Tongdian

From Wikipedia, the free encyclopedia

The Tongdian (Chinese: 通典; Wade-Giles: T'ungtien) is an important Chinese institutional history and encyclopedia text. It covers a panoply of topics from high antiquity through the year 756, whereas a quarter of the book focuses on the Tang Dynasty. The book was written by Du You from 766 to 801. It contain 200 volumes and about 1.7 million words, and is at times regarded as the most representative contemporary texts of the Tang Dynasty. Du You also incorporated many materials from other sources, including a book written by his nephew, Du Huan, who was taken captive in the famous battle at the Talas River between Tang and the Arabs in 751 and did not return to China until ten years later. It became a model for works by scholar Zheng Qiao and Ma Duanlin centuries later. The title literally mean Comprehensive Institutions.[1]

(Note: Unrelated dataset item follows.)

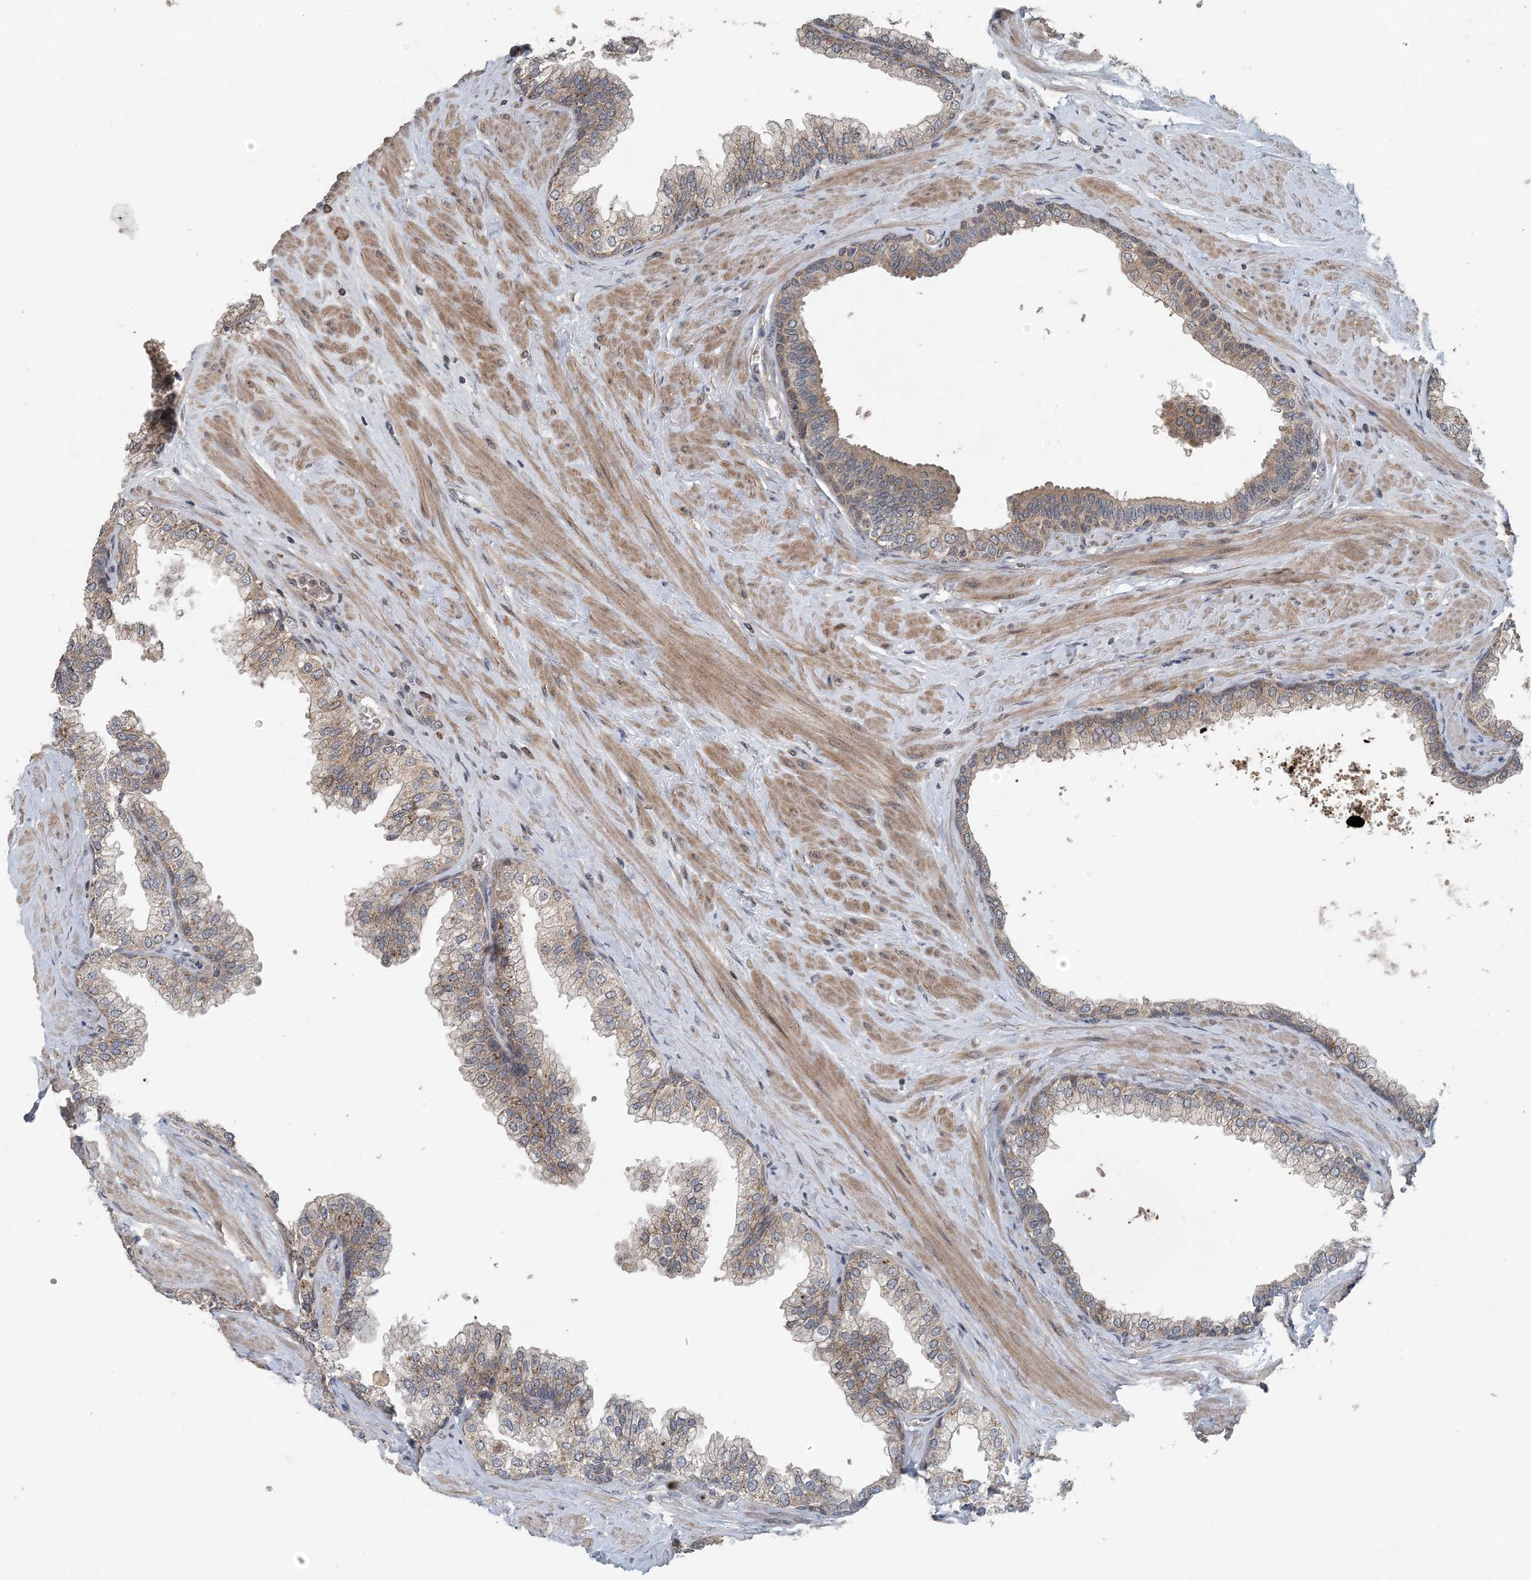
{"staining": {"intensity": "weak", "quantity": "25%-75%", "location": "cytoplasmic/membranous"}, "tissue": "prostate", "cell_type": "Glandular cells", "image_type": "normal", "snomed": [{"axis": "morphology", "description": "Normal tissue, NOS"}, {"axis": "morphology", "description": "Urothelial carcinoma, Low grade"}, {"axis": "topography", "description": "Urinary bladder"}, {"axis": "topography", "description": "Prostate"}], "caption": "Glandular cells demonstrate low levels of weak cytoplasmic/membranous staining in approximately 25%-75% of cells in benign human prostate. Nuclei are stained in blue.", "gene": "MYO9B", "patient": {"sex": "male", "age": 60}}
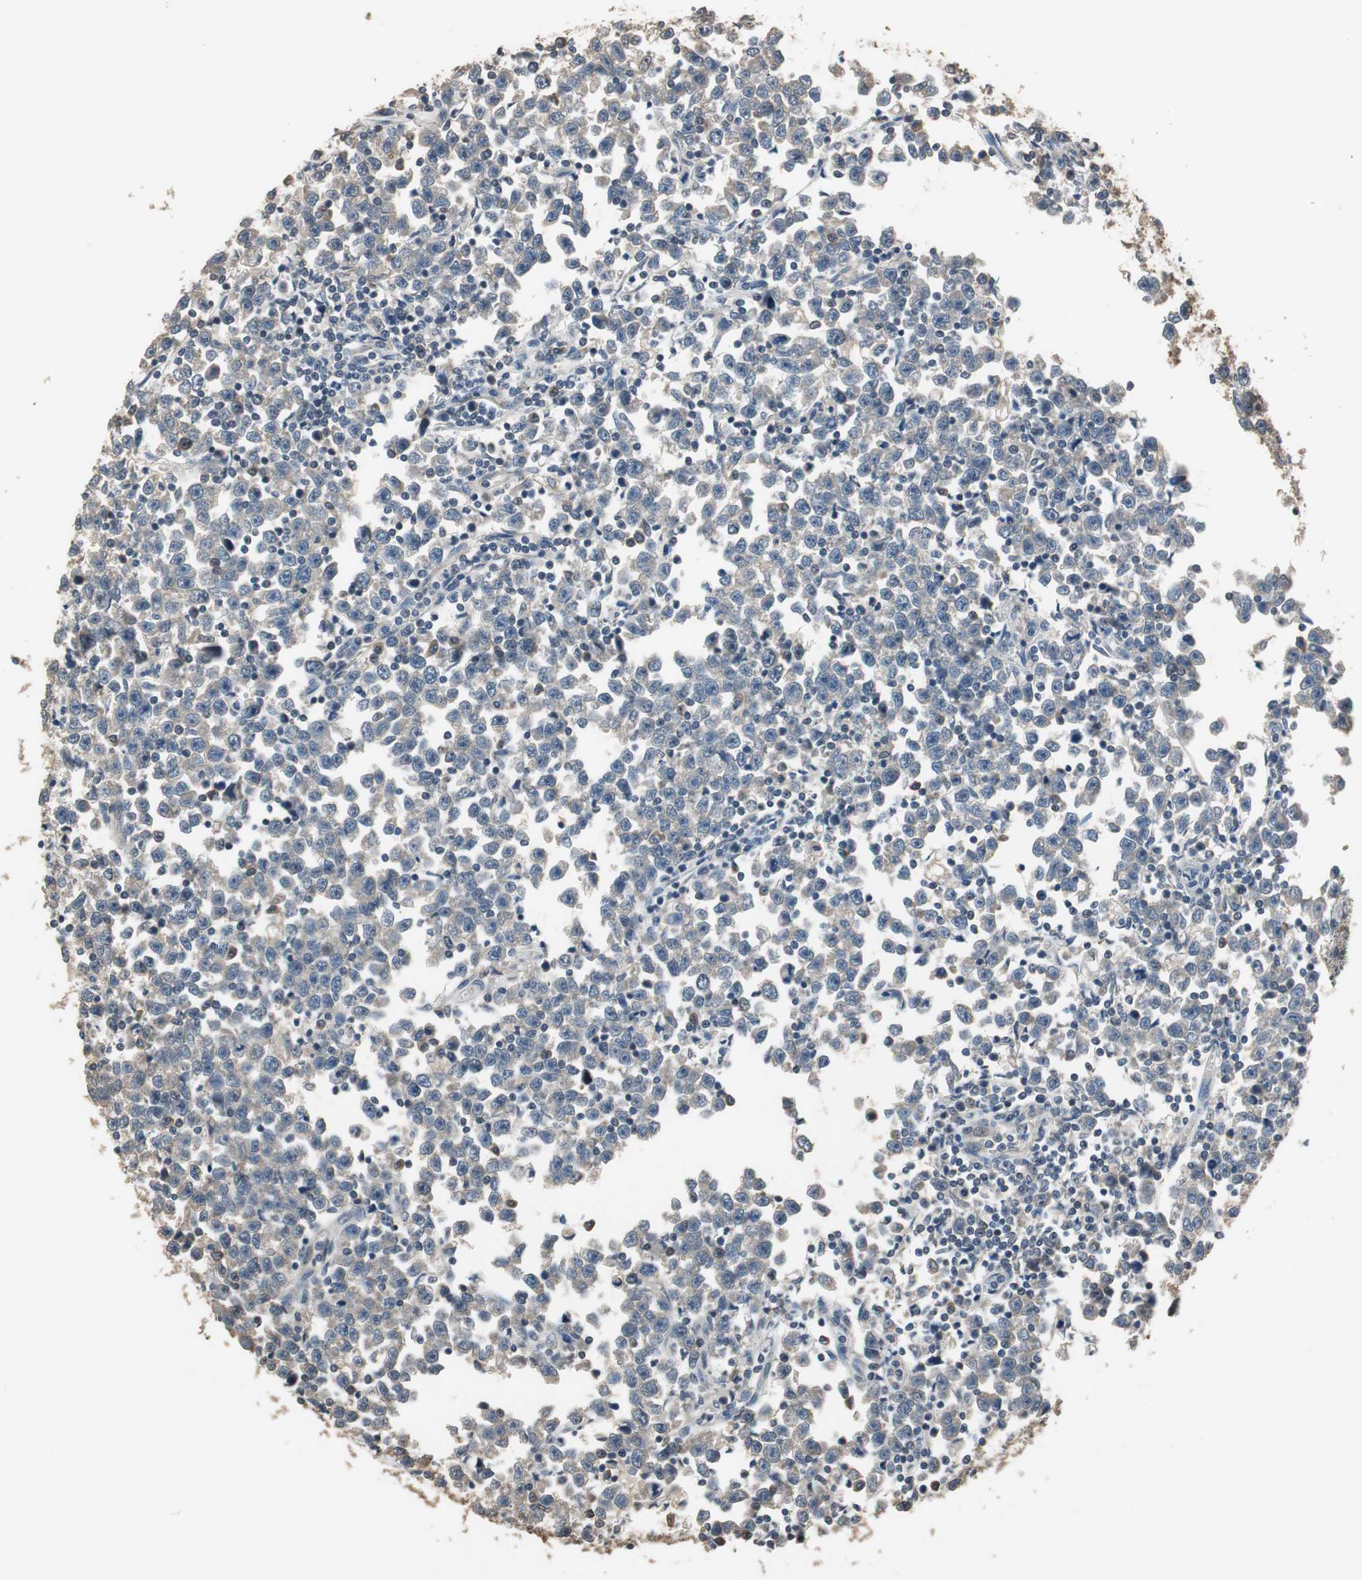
{"staining": {"intensity": "negative", "quantity": "none", "location": "none"}, "tissue": "testis cancer", "cell_type": "Tumor cells", "image_type": "cancer", "snomed": [{"axis": "morphology", "description": "Seminoma, NOS"}, {"axis": "topography", "description": "Testis"}], "caption": "Human testis seminoma stained for a protein using immunohistochemistry (IHC) displays no expression in tumor cells.", "gene": "PI4KB", "patient": {"sex": "male", "age": 43}}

Hoyland conducts that the Tongdian's first draft was a "history of human institutions from earliest times down to the reign of emperor Emperor Xuanzong of Tang", and was subsequently revised as matters continued to evolve.[2] It incorporates parts of the Zhengtian (政典) of Liu Zhi (刘秩) and of the Kaiyuanli (开元礼) compiled in 732 CE.[3] The Tongdian was never included in the canon of the Twenty-Four Histories. It was however quoted extensively in several books which were, starting with the Book of Tang.

[edit] Notes

  1. ^ Zhang Xiuping et al, 100 Books That Influenced China, p.232-237
  2. ^ Hoyland, Seeing Islam as Others Saw It, p. 244
  3. ^ Twitchett, Official History under the T'ang, 104-7

[edit] References

  • Zhang Xiuping et al (1993). 100 Books That Influenced China: Tongdian. Nanning: Guangxi Renmin Press. ISBN 7-219-02339-1.